NRA-backed Ted Cruz blasted for speech declaring ‘there have been too many mass shootings’

There has been a number of mass shootings in Texas in recent years

Abe Asher
Wednesday 14 September 2022 21:44 BST
Texas school district fire chief of police after Uvalde deadly shooting

Sen Ted Cruz took to the Senate floor on Wednesday morning to decry the number of mass shootings that his state of Texas has seen in recent years — prompting exasperation from a number of observers who were quick to note that Mr Cruz has been a staunch opponent of gun control measures.

“Mr President, there have been too damn many mass shootings,” Mr Cruz said after listing a number of recent mass shootings, including incidents in Uvalde, Santa Fe, Sutherland Springs, El Paso and Dallas.

In the wake of Mr Cruz’s comments, Kimberly Mata-Rubio, the mother of a child who was killed at Robb Elementary School in Uvalde this May, shared an image of a meeting with Mr Cruz in which he refused to support a federal assault weapons ban to help stop mass shootings.

“Felix shared our last photo of Lexi – in her child-size casket – as we asked @tedcruz to protect his constituents by supporting a federal ban on assault weapons,” Ms Mata-Rubio tweeted. “He declined.
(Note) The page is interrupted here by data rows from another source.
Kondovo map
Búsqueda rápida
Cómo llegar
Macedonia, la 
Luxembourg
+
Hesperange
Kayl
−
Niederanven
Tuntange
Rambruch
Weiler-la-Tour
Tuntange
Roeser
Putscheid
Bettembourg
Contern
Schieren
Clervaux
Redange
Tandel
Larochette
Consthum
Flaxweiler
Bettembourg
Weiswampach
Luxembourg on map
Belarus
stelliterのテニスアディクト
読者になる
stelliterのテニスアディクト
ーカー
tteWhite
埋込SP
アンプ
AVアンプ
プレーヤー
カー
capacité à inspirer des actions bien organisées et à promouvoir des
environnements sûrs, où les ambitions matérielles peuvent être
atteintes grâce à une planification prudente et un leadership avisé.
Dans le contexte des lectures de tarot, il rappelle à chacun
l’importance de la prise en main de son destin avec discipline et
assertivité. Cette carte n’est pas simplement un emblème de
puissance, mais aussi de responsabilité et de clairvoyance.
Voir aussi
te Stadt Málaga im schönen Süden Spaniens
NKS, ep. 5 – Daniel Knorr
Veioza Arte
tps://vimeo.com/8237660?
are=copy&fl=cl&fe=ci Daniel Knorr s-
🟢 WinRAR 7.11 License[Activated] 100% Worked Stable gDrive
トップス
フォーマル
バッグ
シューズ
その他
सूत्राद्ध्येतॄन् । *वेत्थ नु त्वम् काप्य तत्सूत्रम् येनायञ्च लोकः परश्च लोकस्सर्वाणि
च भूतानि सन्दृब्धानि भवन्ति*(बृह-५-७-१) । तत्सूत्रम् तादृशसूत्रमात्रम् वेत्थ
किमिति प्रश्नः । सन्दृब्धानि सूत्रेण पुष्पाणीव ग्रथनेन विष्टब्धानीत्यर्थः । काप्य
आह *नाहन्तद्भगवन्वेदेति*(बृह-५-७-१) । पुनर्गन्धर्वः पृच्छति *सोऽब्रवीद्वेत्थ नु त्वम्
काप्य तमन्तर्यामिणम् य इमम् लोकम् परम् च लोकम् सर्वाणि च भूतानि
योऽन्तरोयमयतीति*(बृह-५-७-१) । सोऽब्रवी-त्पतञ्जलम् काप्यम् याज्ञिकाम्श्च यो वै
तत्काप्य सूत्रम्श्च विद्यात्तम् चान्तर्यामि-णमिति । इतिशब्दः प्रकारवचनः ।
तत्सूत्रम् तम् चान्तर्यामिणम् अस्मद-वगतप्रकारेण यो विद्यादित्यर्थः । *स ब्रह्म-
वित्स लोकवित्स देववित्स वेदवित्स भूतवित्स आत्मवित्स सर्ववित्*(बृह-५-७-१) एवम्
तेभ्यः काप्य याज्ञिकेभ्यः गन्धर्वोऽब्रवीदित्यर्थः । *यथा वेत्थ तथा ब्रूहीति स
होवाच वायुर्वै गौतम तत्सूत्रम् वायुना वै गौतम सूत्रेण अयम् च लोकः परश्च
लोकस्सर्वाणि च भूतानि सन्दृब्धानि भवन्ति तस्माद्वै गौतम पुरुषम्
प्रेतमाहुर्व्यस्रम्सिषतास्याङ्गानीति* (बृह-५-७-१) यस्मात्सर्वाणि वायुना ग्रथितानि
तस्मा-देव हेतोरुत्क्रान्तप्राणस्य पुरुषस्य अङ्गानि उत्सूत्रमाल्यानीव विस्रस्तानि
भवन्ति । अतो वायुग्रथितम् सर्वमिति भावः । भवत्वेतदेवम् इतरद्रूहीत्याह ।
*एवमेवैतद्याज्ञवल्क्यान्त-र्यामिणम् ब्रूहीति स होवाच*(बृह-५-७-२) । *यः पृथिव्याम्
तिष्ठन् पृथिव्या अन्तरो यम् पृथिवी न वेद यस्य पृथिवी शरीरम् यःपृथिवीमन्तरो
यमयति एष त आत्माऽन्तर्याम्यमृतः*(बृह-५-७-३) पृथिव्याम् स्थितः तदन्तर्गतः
Instead, he said he supports increasing law enforcement presence on school campuses.”

Mr Cruz has long been a reliable vote for the gun industry. According to data from the Brady Institute, Mr Cruz has taken more than $176,000 from the National Rifle Association (NRA) in his political career. In the 2018 election cycle alone, Mr Cruz recieved more than $300,000 from the gun lobby.

Mr Cruz has said that he is preparing to introduce a school safety bill, but it is expected to be predicated on bolstering police presence and surveillance in schools rather than limiting access to assault weapons. The US, with its relatively lax gun control laws, has more mass shootings than any other comparatively industralised nation.

Mr Cruz is believed to be considering another run for president in 2024 as he travels the country in support of Republican candidates this fall. Mr Cruz was the runner-up in the 2016 Republican primary when he clashed bitterly with eventual nominee Donald Trump, who he later came to embrace despite Mr Trump’s ugly insinuations about his family.

Some have taken Mr Cruz’s alliance of Mr Trump as a sign of his political cravenness and willingness to say anything to advance his career. That was a theme for other observers who listened to Mr Cruz on Wednesday.

Mr Cruz has long opposed minor gun control measures, even in the direct aftermath of mass shootings. That includes his vote against a bipartisan gun control bill led by Sen Chris Murphy and his Texas colleague Sen John Cornyn in the aftermath of the shooting in Uvalde, which passed the Senate by a vote of 64-34 and was signed by President Joe Biden.

Mr Cruz currently has a negative approval rating in his homestate of Texas, where just 42 percent of voters said they approve of his performance in an August poll conducted by the University of Texas and the Texas Tribune. Mr Cruz is up for re-election to the Senate in 2024.